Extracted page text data
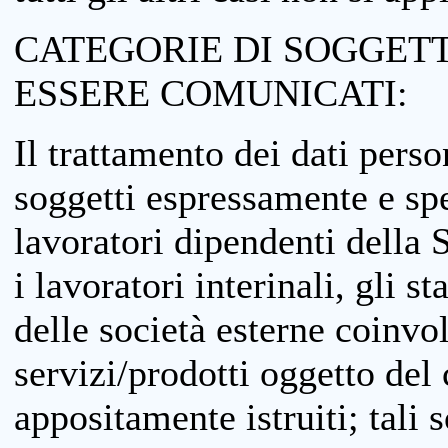
CATEGORIE DI SOGGETTI
ESSERE COMUNICATI:
Il trattamento dei dati perso
soggetti espressamente e spe
lavoratori dipendenti della S
i lavoratori interinali, gli st
delle società esterne coinvo
servizi/prodotti oggetto del c
appositamente istruiti; tali s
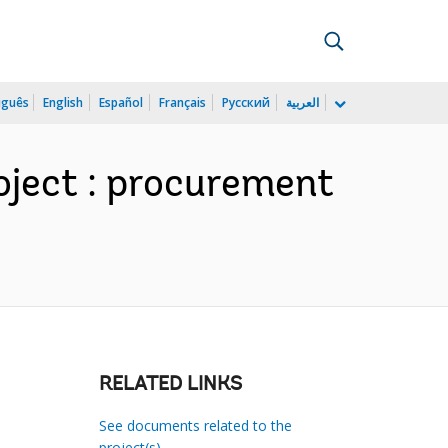
uguês
English
Español
Français
Русский
العربية
oject : procurement
RELATED LINKS
See documents related to the
project(s)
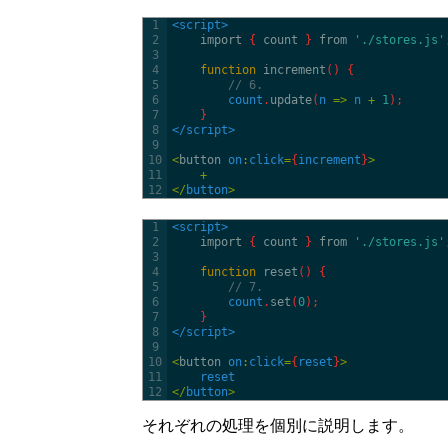
1
<script>
2
import
{
count
}
from
'./stores.js'
3
4
function
increment
(
)
{
5
// 6.
6
count
.
update
(
n
=
>
n
+
1
)
;
7
}
8
</script>
9
10
<
button 
on
:
click
=
{
increment
}
>
11
+
12
<
/
button
>
1
<script>
2
import
{
count
}
from
'./stores.js'
3
4
function
reset
(
)
{
5
// 7.
6
count
.
set
(
0
)
;
7
}
8
</script>
9
10
<
button 
on
:
click
=
{
reset
}
>
11
reset
12
<
/
button
>
それぞれの処理を個別に説明します。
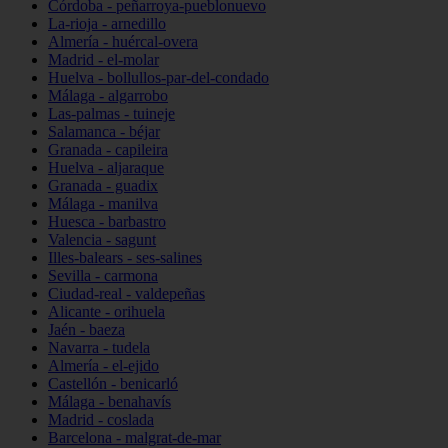
Córdoba - peñarroya-pueblonuevo
La-rioja - arnedillo
Almería - huércal-overa
Madrid - el-molar
Huelva - bollullos-par-del-condado
Málaga - algarrobo
Las-palmas - tuineje
Salamanca - béjar
Granada - capileira
Huelva - aljaraque
Granada - guadix
Málaga - manilva
Huesca - barbastro
Valencia - sagunt
Illes-balears - ses-salines
Sevilla - carmona
Ciudad-real - valdepeñas
Alicante - orihuela
Jaén - baeza
Navarra - tudela
Almería - el-ejido
Castellón - benicarló
Málaga - benahavís
Madrid - coslada
Barcelona - malgrat-de-mar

**Instructions to follow**
Write down only the number of lines above where the word "lavoratori" occurs.

**Answer area**
2